# Installing a 24 in. Dishwasher in 28 in. Cabinet.



## coreprat (Feb 11, 2008)

Hello,

I have some older cabinets and the only 2 locations in my kitchen that will allow me to install a dishwasher both consist of a 28 inch opening.

What should I do to be able to fix the extra 4 inchs that I am going to have?

Any Help will be appreciated.


----------



## wfischer (Dec 29, 2007)

If your cabinets are painted, screw a 2x4 to one side of the cabinet to cover the gap, add a little caulk if needed to make the transition between cabinet and 2x4 nice and flat, and then paint the 2x4 to match.

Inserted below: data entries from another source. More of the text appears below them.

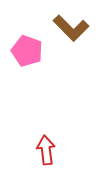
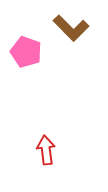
pink pentagon: moved 1 px left, 1 px down
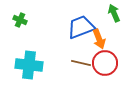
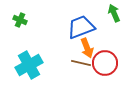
orange arrow: moved 12 px left, 9 px down
cyan cross: rotated 36 degrees counterclockwise
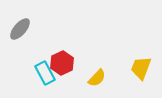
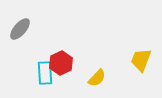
red hexagon: moved 1 px left
yellow trapezoid: moved 8 px up
cyan rectangle: rotated 25 degrees clockwise
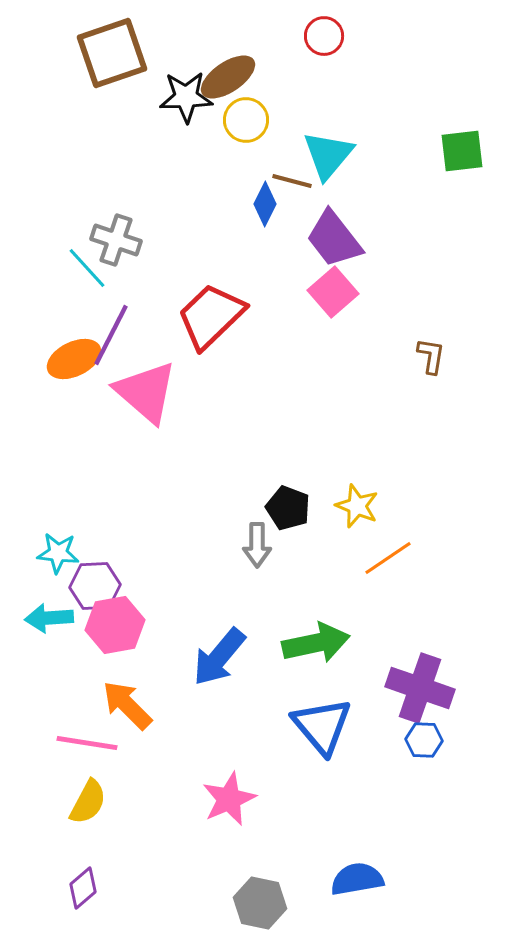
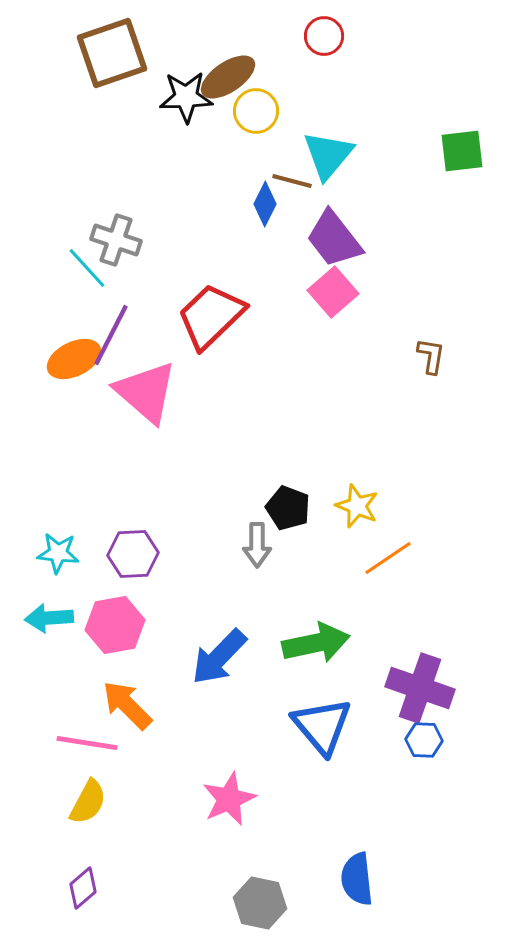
yellow circle: moved 10 px right, 9 px up
purple hexagon: moved 38 px right, 32 px up
blue arrow: rotated 4 degrees clockwise
blue semicircle: rotated 86 degrees counterclockwise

If your cabinets are stained, you'll probably want to find something nicer than a standard 2x4, with a grain that matches the cabinets, and skip the caulk.


----------



## skymaster (Jun 6, 2007)

2 x 4 UGH:no: but just put fillers on both side to reduce to 241/4 opening.
If you have the skills and tools, maybe a pullout for spices to fill the gap.


----------



## hms (Feb 12, 2008)

if you are removing a portion of the cabinet fronts, take and cut a 4" piece to use as a fill. Get a 1/4" dowling and carefully drill a 1/4" hole in the side of the existing cabinet and the trim piece that you have made put drops of glue into holes that you drilled and then put the pieces together with dowling. you might want to be sure the holes line up good first. then clamp untill dry and then inswtall your d/w.


----------